6/  "Participate," participate in agency action or in a particular matter personally and substantially as a state, county or municipal employee, through approval, disapproval, decision, recommendation, the rendering of advice, investigation or otherwise. G.L c. 268A, §1(j). 

7/  You tell us that the EPA "will need to address a number of outfall issues in the Boston Harbor case during the coming year."  However, because you have not given us specific facts concerning these issues, our advice with regard to them, of necessity, is general in nature. 

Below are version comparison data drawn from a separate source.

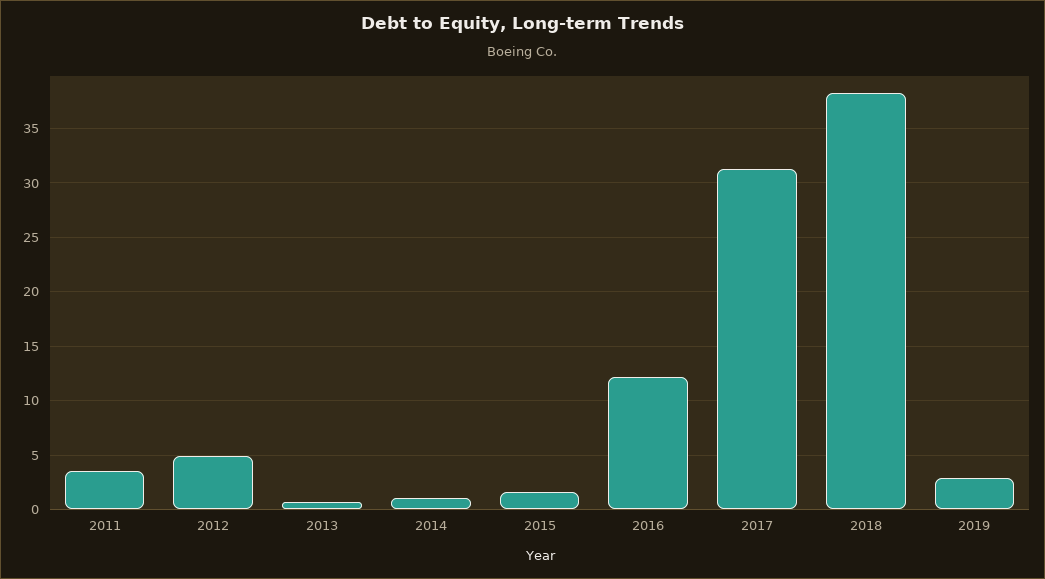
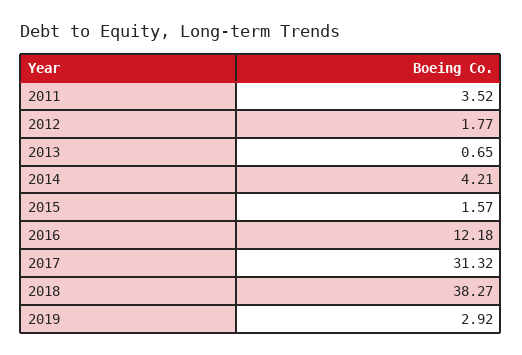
  {
    "2011": 3.52,
-   "2012": 5,
+   "2012": 1.77,
    "2013": 0.65,
-   "2014": 1,
+   "2014": 4.21,
    "2015": 1.57,
    "2016": 12.18,
    "2017": 31.32,
    "2018": 38.27,
    "2019": 2.92
  }

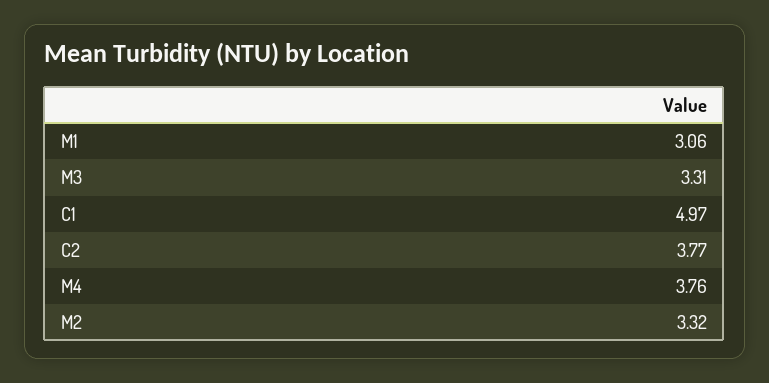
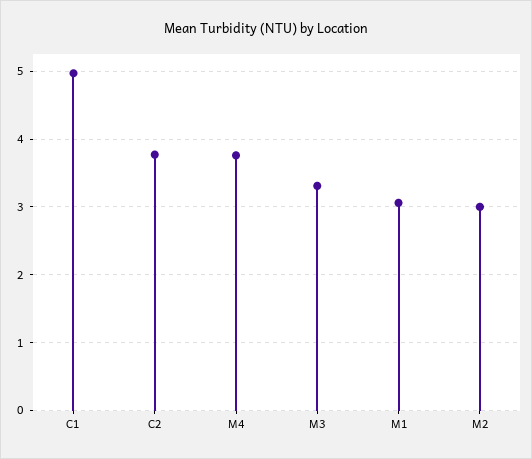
  {
    "M1": 3.06,
    "M3": 3.31,
    "C1": 4.97,
    "C2": 3.77,
    "M4": 3.76,
-   "M2": 3.32
+   "M2": 3
  }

8/  We also note that you were the Chairman of the MWRA during the May 23, 1990 meeting at which Professor Harleman's theories were discussed.  The Supreme Judicial Court has held that "to preside" over a matter is "to participate" for purposes of G.L c. 268A.  Graham, supra, 370 Mass. at 138.  Thus, if you presided over that meeting by "recogniz[ing] people to speak on the matter in question, determin[ing] the order of speakers, cut[ting] off debate or the remarks of any individual speaker, or refus[ing] to recognize someone," you will be deemed to have participated in the discussion and vote, if any, that the MWRA pursue its investigation of Professor Harleman's claims.  Matter of John Hickey, 1983 SEC 158, 159. 

9/  In so finding, we presume that the rate setting determinations by the MWRA have not been subject to review by the federal court. 

10/  Our view that §5 is applicable to a former state employee's subsequent employment by the federal government is buttressed by our examination of the legislative history of 18 U.S.C. §207, on which §5 is modeled.  As originally enacted in 1962, § 207 prohibited a former federal employee from acting as agent or attorney (i.e., representing, advising, etc.) for anyone other than the United States, in a matter in which the United States was a party or had a direct and substantial interest, and in which the former federal employee had participated personally and substantially while in federal service.  The breadth of the prior § 207 prohibition has been interpreted by commentators and by the U.S. Office of Government Ethics to include a former federal employee's representation of a state or local government.  See Note, Developments--Conflict of Interest in the Legal Profession, 94 Harv. L. Rev. 1244, 1434 n.88 (1988; see also 5 C.F.R. § 2637.101(c)(5).  Although § 207 has since been amended (in 1989) to permit certain acts of a former federal employee "done in carrying out officials duties as an employee of an agency or instrumentality of a state or local government," 18 U.S.C. § 207(j)(2), General Laws c. 268A, § 5 has not been similarly amended.  We conclude, therefore, that absent state legislative action to the contrary, § 5 is applicable in situations such as this one.